You may recognize the voice, not necessarily the name when you hear Canadian artist, A.C. Newman. His golden billowy swells trademark the innate ability for capable indie pop expression. A more familiar chant for your curiosity may be the potent power pop jams such as Twin Cinema’s “Use It” or Mass Romantic’s “The Fake Headlines”. Yes, undoubtedly the New Pornographers are singular, in terms of sound and musical dexterity in the indie scene. And their fearless leader since the beginning has been Newman himself, hoisting the sails. Newman’s newest outlet is dubbed Shut Down The Streets and it arrived by way of Matador Records on October 9th.
There is something to confide in on this record, something fascinatingly relatable. From the initial outcry on the opener, “I’m not talking” to the flowing outro ballad, “They should have shut down the streets” Newman beautifully choreographs the ups and downs of his recent life happenings and how they happened to have been monstrously transforming. “Until then, until then, until they’ve reason to think I’ve a shot at redemption, until then I’m not talking. No, I’ve never been close, thought you should know, no I’ve never been close I want you to know, No, I’ve never been close, I’ve never been close but I’ve never been far away”. Newman gives us a front row seat; an open window into his being with these words as he ostensibly unloads his inner workings. The vocal and lyrical sincerity are contagious along with the smattering of folk instruments mixed with poppy electronic havens that target the most focused of listeners. One would do well to be sensitive with this album as it holds the gripping force of Newman’s internal process with the recent death of his mother and the recent birth of his son, Stellan.
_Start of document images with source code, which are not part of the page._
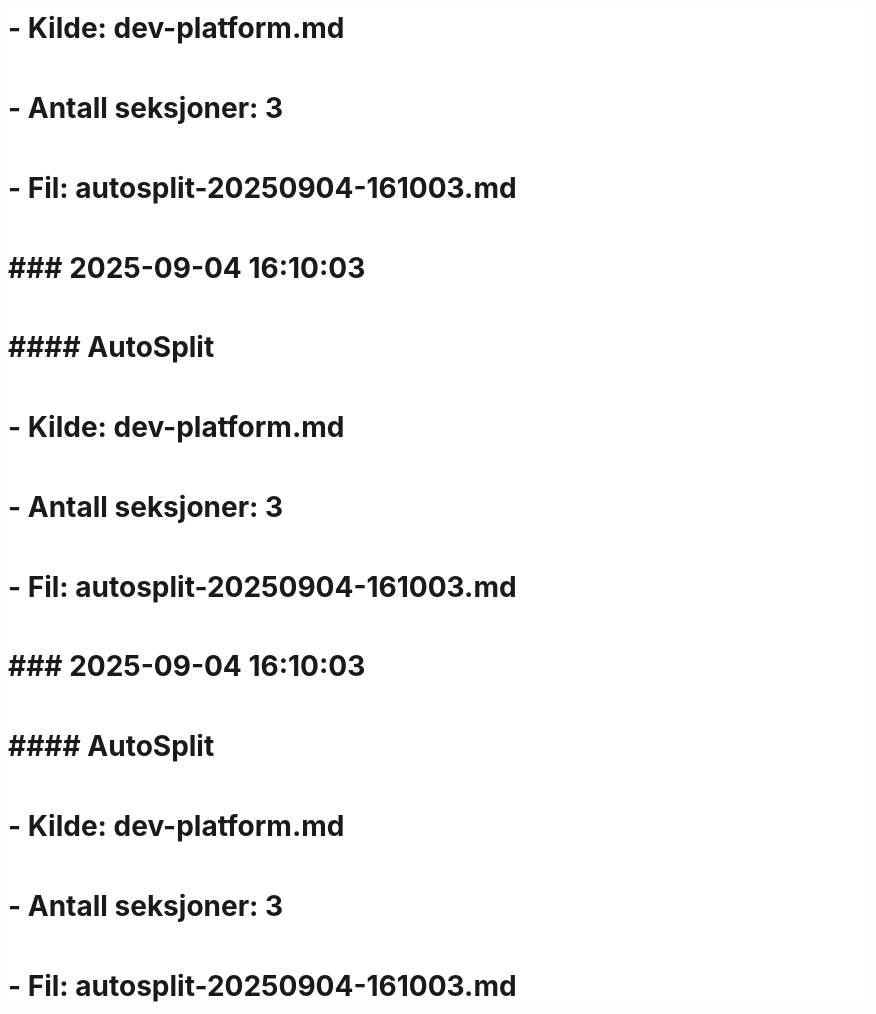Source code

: # \- Kilde: dev-platform.md

# \- Antall seksjoner: 3

# \- Fil: autosplit-20250904-161003.md

#

#

#

#

# \### 2025-09-04 16:10:03

# \#### AutoSplit

# \- Kilde: dev-platform.md

# \- Antall seksjoner: 3

# \- Fil: autosplit-20250904-161003.md

#

#

#

#

# \### 2025-09-04 16:10:03

# \#### AutoSplit

# \- Kilde: dev-platform.md

# \- Antall seksjoner: 3

# \- Fil: autosplit-20250904-161003.md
There are hints of James Mercer-esque melodies on this record also. Newman has his own unique way about him, still some of the guitar tones, arrangements and vocal qualities are reminiscent of The Shins and their frilly contribution to the indie scene. A.C. Newman has the vintage edge down though; with ideal guitar selections on top of electronics (but not too much) and the palpable folk percussive touch as well. Most of the characteristics on this album are fitting, which makes the album cover incredibly poignant. Newman’s façade blanketed by a forest with the center focusing on Newman atop a fallen tree potentially hinting at a metaphorical triumph of some sort. From the cover to the lyrical content to the instrumentation there is a new philosophy brewing. His recent brush with absence and presence has left a mark on his songwriting and it is unmistakable with every note. “It’s hard to understand the absence, we had to be there. We swapped up to the problem bright and it’s so bright, it takes no dry. But is it too much to lose or too little left to live for?” These lyrics from the track, “Wasted English” are perhaps the evidence of the remnants of doubt in his life. It is still there but he gets it. He is questioning but he accepts the factors out of his control. Superb album in every facet, it is the first time in a while I have been able to emotionally engage in an album right from the get go.